Capa do livro Reflexões sobre Direito e Sociedade: fundamentos e práticas – Volume 14, com análises sobre justiça, cidadania, políticas públicas e práticas jurídicas contemporâneas.

A Infância entre Invisibilidade Jurídica e Repressão Inquisitorial: Interseções Legislativas e Simbólicas

Childhood between Legal Invisibility and Inquisitorial Repression: Legislative and Symbolic Intersections

Autores:

Geraldo Pieroni
Alexandre Martins

ISBN (Livro):

978-65-5379-765-9

DOI (Livro):

10.47573/aya.5379.3.1

DOI (Capítulo):

10.47573/aya.5379.3.1.27

N° páginas:

Pages

Formato:

Livro Digital (PDF)

Publicado em:

23/06/2025

Resumo

A partir do exame de fontes primárias datadas dos séculos XVI e XVII, o presente estudo investiga a inserção da infância nos dispositivos repressivos da Inquisição portuguesa ao longo da Idade Moderna. A análise demonstra que, embora juridicamente consideradas incapazes de discernimento, conforme estabelecido nas Ordenações Filipinas de 1603, crianças eram recorrentemente envolvidas nos mecanismos inquisitoriais, ora como denunciantes, ora como rés, e com frequência como vítimas.

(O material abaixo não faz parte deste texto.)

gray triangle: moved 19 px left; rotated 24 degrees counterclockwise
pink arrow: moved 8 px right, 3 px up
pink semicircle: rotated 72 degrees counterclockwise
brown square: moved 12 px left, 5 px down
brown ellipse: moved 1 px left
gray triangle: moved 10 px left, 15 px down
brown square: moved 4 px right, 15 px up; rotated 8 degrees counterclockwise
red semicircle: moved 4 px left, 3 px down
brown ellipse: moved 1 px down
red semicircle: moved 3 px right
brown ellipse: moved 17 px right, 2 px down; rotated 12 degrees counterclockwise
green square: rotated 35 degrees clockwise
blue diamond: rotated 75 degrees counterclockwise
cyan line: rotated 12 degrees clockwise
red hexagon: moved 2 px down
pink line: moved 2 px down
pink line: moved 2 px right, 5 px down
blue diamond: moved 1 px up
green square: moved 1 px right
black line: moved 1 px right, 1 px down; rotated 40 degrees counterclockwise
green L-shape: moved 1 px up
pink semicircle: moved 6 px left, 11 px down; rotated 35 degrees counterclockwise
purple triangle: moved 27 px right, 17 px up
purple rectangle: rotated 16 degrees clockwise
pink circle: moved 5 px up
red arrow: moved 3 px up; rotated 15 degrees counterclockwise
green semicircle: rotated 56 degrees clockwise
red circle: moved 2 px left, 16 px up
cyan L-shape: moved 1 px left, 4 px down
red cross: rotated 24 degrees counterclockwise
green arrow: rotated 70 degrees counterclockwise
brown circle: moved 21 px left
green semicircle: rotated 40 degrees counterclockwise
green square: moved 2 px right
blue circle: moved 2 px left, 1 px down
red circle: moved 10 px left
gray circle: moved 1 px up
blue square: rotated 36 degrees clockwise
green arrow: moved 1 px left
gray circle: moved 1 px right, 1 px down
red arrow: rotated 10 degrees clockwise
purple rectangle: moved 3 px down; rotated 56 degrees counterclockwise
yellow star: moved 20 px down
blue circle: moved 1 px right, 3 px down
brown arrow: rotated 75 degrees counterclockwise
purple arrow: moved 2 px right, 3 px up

A noção de infância, longe de ser uma categoria universal ou biologicamente determinada, revela-se como uma construção histórica atravessada por critérios morais, espirituais e jurídicos, como a “malícia” e a discretio iudicii, que legitimavam a responsabilização precoce de menores, independentemente de sua idade cronológica. Mesmo diante de normativas como o Regimento do Santo Ofício de 1640, que prescreviam a mediação formal ou a promessa de clemência, a prática inquisitorial era marcada por uma violência estrutural e simbólica que transformava a proteção legal da infância em simples formalidade processual. O estudo evidencia, assim, como os corpos infantis foram absorvidos pela lógica disciplinar do Santo Ofício, sendo submetidos a um regime de repressão religiosa, desamparo jurídico e exclusão simbólica. Ao recuperar esses sujeitos historicamente marginalizados, o artigo propõe uma reflexão crítica sobre as interseções entre normatividade jurídica, poder teológico e apagamento da infância no contexto inquisitorial.

Palavras-chave: crianças; legislação; inquisição portuguesa.

Abstract

This study examines the actions of the Portuguese Inquisition concerning childhood during the Early Modern period (corresponding to the European Ancien Régime), based on primary sources from the 16th to the 18th centuries. The analysis reveals that many children, although legally considered incapable of discernment under the Philippine Ordinances of 1603, were frequently included in inquisitorial proceedings as informants, defendants, or, most notably, as victims. The concept of childhood was historically constructed and permeated by moral and spiritual criteria—such as “malice” or discretio iudicii, which allowed for the early attribution of responsibility to minors, regardless of chronological age. Even in the face of regulations that promised clemency or formal representation, such as the 1640 Regiment of the Holy Office, inquisitorial practices demonstrated symbolic and structural violence, reducing the legal protection of children to a mere procedural formality. The study thus reveals how childhood was incorporated into the disciplinary logic of the Holy Office, characterized by religious repression, lack of effective defense, and symbolic exclusion. By recovering these historically silenced subjects, the article offers a critical reflection on the intersections between legal norms, theological power, and the exclusion of children.

Keywords: children; legislation; portuguese inquisition.